I think I like the first one; maybe with the double sprocket on the ICE, and some type of clutch on the electric motor. That way I have one neat, direct, chain path from the ICE to the diff.







Woodsmith said:


> ...What are your plans for reverse gear? That would throw all the above out the window....


Good point because I plan to use the electric motor for reverse. I guess I need a conventional clutch. I need to check into adapting one of those little 4.5-5.5" circle track racing clutches.


----------



## toddshotrods (Feb 10, 2009)

In between working on Scrape, and starting to prepare for the next round of interns, I worked on Pistachio's hybrid drivetrain. The biggest change is I am turning the motor 90-degrees and simply coupling the transmission output shaft to the differential input. The electric motor can then simply drive a sprocket on that coupler. In this rendering, I have it geared down 3:1 (over the diff's reduction), but that's all TBD.









The chain is a quick mesh and surface mock-up. If you look close you can see where I lost my count and have the wrong link in the wrong place, rollers not seated in the teeth of the sprockets, etc. I'll probably fix all that later, then decide to run a belt and scrap the whole digital chain drive setup...


----------



## Duncan (Dec 8, 2008)

This was such a cool project - then you wrecked it!!

You NEED the Scorpion - get shot of the ninja - it's an Abarth not a Honda


----------



## toddshotrods (Feb 10, 2009)

Duncan said:


> This was such a cool project - then you wrecked it!!
> 
> You NEED the Scorpion - get shot of the ninja - it's an Abarth not a Honda


Not quite sure what you're getting at - nothing has changed, same plan as the first post, expect for turning the engine and motor 90-degrees.


----------



## Woodsmith (Jun 5, 2008)

toddshotrods said:


> Not quite sure what you're getting at - nothing has changed, same plan as the first post, expect for turning the engine and motor 90-degrees.


I think Duncan means the badge, he isn't keen on the Ninja motif.


----------



## Duncan (Dec 8, 2008)

Its like building a D Type Jaguar replica and putting a sheep on it!

Abarth = Scorpion

One of the best sneaker cars I knew was a blue Fiat 500 - with a small silver scorpion on the engine cover - no other badges

But then I like it like that - some turbocharged trucks didn't say "Turbo" 
They said "Intercooled" much classier

Put a Ninja on a Honda or a Kawasaki - but leave the Scorpion alone


----------



## toddshotrods (Feb 10, 2009)

Woodsmith said:


> I think Duncan means the badge, he isn't keen on the Ninja motif.


Again though, that logo has been _out_ for a little over a month.



Duncan said:


> ...Put a Ninja on a Honda or a Kawasaki - but leave the Scorpion alone


Sorry dude, the Ninja stays.

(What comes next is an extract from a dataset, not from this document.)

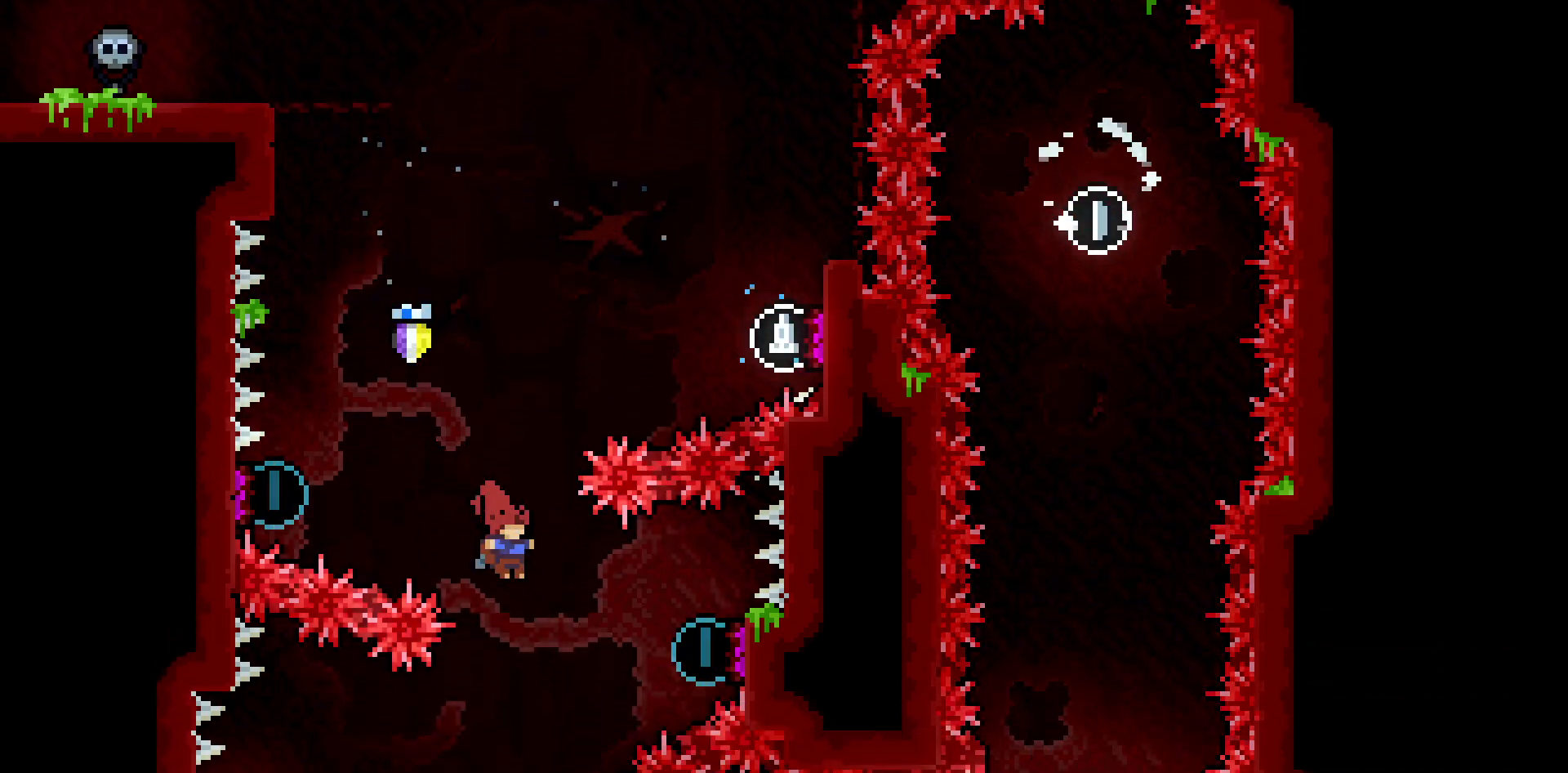
{"keys": ["dash", "left"], "events": [[150, "left", "down"], [433, "dash", "down"]]}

I don't harp on it too much because this is DIY _Electric Car_, but the *Kawasaki Ninja engine* is and was the cornerstone of the whole project. Without the Ninja (engine) inside, it wouldn't exist, and the badge tells that story.

Hmmm, maybe I should put a cable with a plug in the Ninja's hand, instead of a sword!


----------



## toddshotrods (Feb 10, 2009)

In the effort to recover from my recent external hard drive crash and burn, and desire to do something enjoyable to relax from months of looming deadlines coming to an end, I decided to start over on the CAD model for Pistachio's body. It's actually coming out better this time, with much more detail. I am literally bending, twisting, and stretching this little Fiat in every conceivable direction, around those massive tires. 

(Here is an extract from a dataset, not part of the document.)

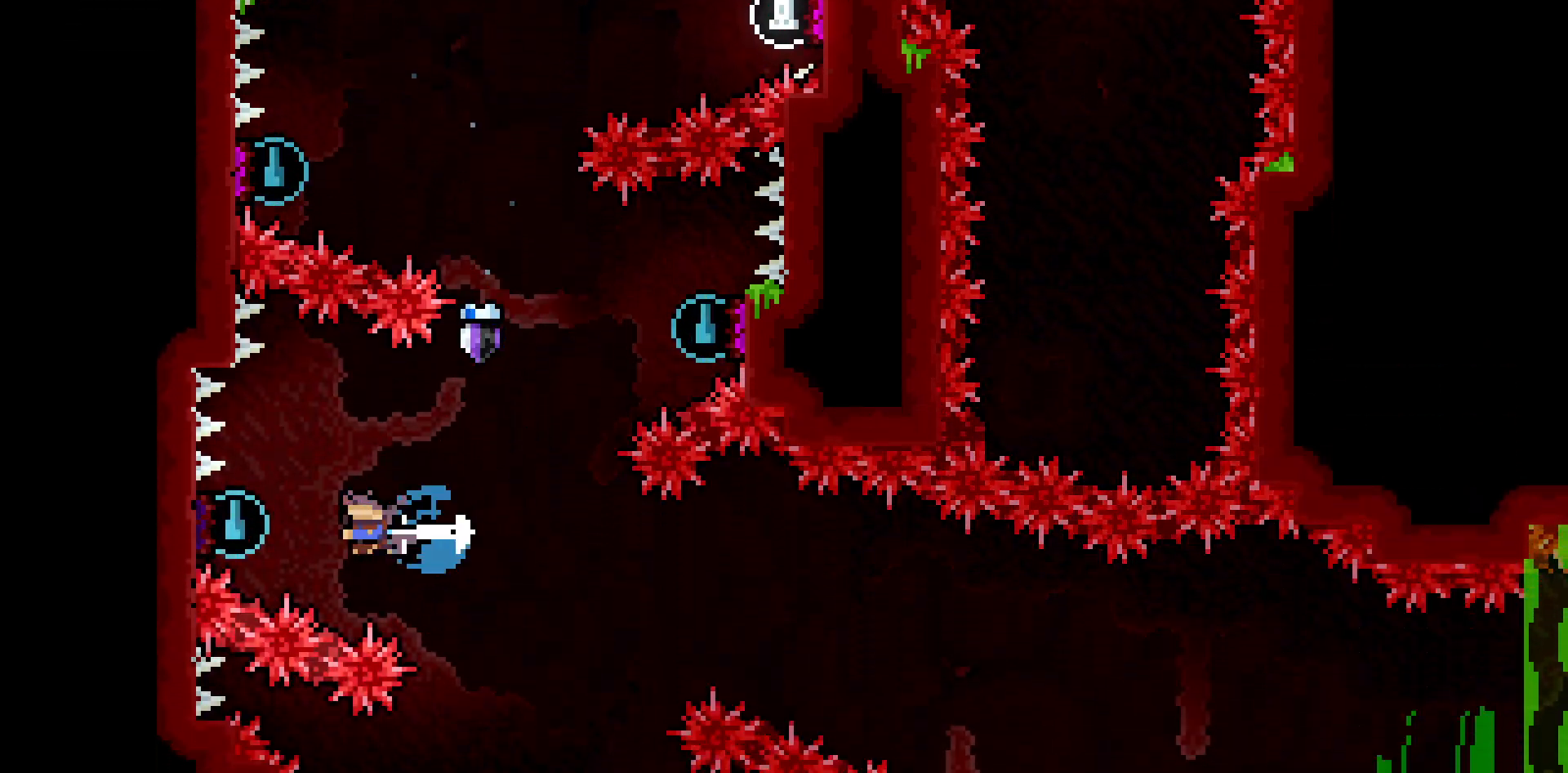
{"keys": [], "events": [[133, "left", "up"], [183, "dash", "up"]]}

Recap(tured) from the old model: I blew up the fender flares into VW Bug sized fenders, and twisted and formed them around the tires; and rolled the front and rear fascias. New to this model, I also rolled the entire sides of the car, along with the fender "flares", under and in towards the G-bucket frame rails (no yet recreated). I also cut the new style rag top in the model this time, and gave it a faux carbon fiber texture. It would have to fold up and tuck inside the body if created in carbon fiber. Finally, I found a set of my 100-spoke "Dayton" wires, and my bubblehead people, stashed on the shop computer, and threw them in. Wires do fit the Euro theme, so who knows...


----------



## asimor (Nov 14, 2012)

Amazing! I'm waiting to see your project further how?


----------



## toddshotrods (Feb 10, 2009)

asimor said:


> Amazing! I'm waiting to see your project further how?

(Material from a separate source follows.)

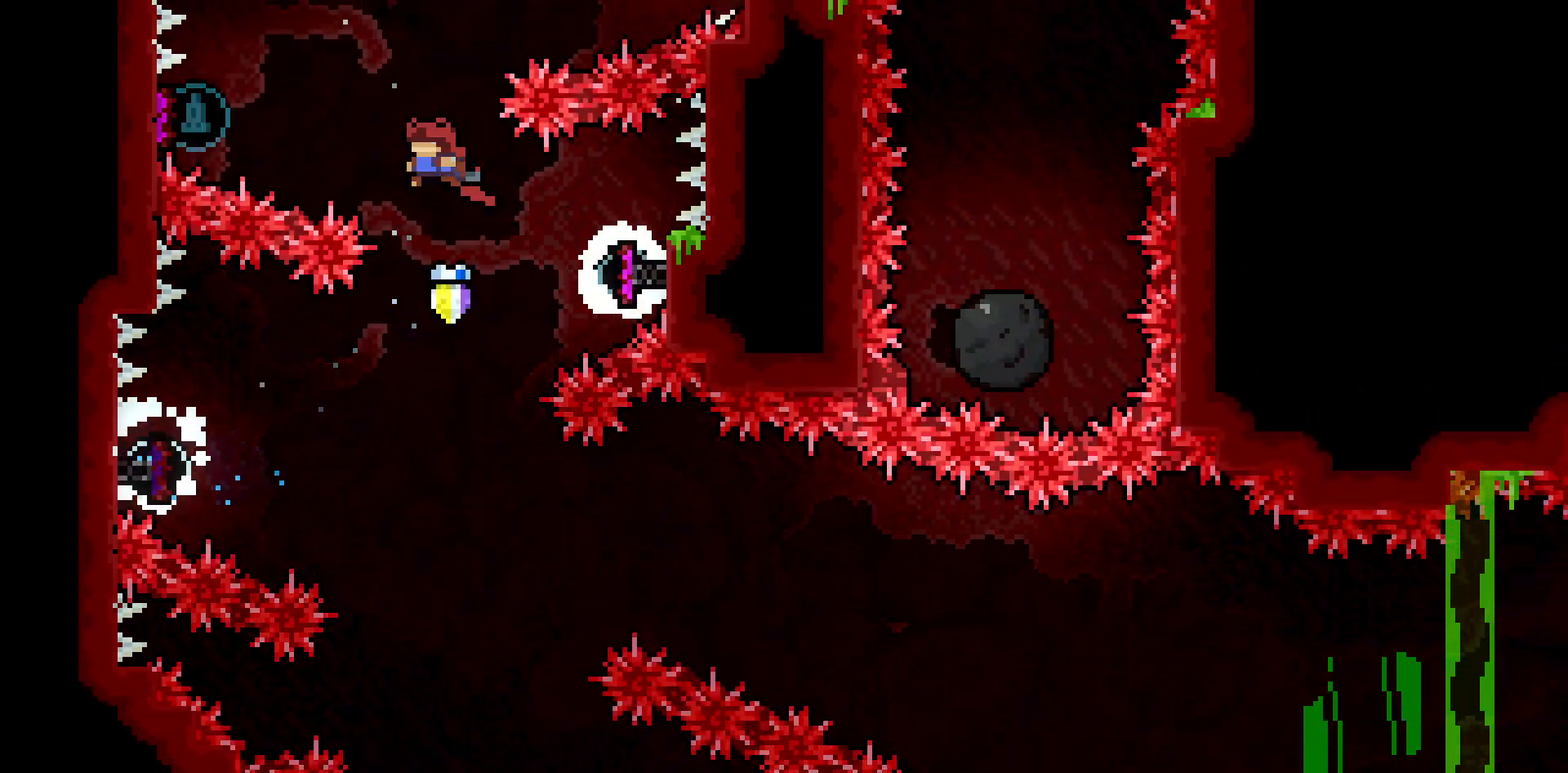
{"keys": [], "events": []}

Thanks asimor. Unfortunately, this project is probably going to be terminated. It's a long story but it was born out of the need/desire to donate my hot rod (Schism, in my sig) to my non-profit, but that didn't happen. The hot rod was a bit too intense, too extreme, for the needs of the organization; as is Pistachio. I ended up keeping Schism, and designing a new project for the non-profit, that better suits its needs.


----------



## asimor (Nov 14, 2012)

toddshotrods said:


> Thanks asimor. Unfortunately, this project is probably going to be terminated. It's a long story but it was born out of the need/desire to donate my hot rod (Schism, in my sig) to my non-profit, but that didn't happen. The hot rod was a bit too intense, too extreme, for the needs of the organization; as is Pistachio. I ended up keeping Schism, and designing a new project for the non-profit, that better suits its needs.


Hi toddshotrods, really unfortunately. I also intend to convert my Honda N360 to hybrid car. Hope to get your comment...
Thanks!


----------



## toddshotrods (Feb 10, 2009)

asimor said:


> Hi toddshotrods, really unfortunately. I also intend to convert my Honda N360 to hybrid car. Hope to get your comment...
> Thanks!


Sounds like fun. Start a build thread (PM me if I miss it) when you get started, and I'd be happy to give my two pennies worth...


----------



## asimor (Nov 14, 2012)

toddshotrods said:


> Sounds like fun. Start a build thread (PM me if I miss it) when you get started, and I'd be happy to give my two pennies worth...


Hi tod.
Please check my PM. 
Thanks!


----------



## rmay635703 (Oct 23, 2008)

asimor said:


> Hi toddshotrods, really unfortunately. I also intend to convert my Honda N360 to hybrid car. Hope to get your comment...
> Thanks!


I've thought of the same on my subaru 360, mainly because of the gasser parts rusting apart.

Remember though, keep the 10" tires, bigger ones ruin the design, unless you get 14" 165/60 RE92 energy savers, then its good for the efficiency.

Ah well.


----------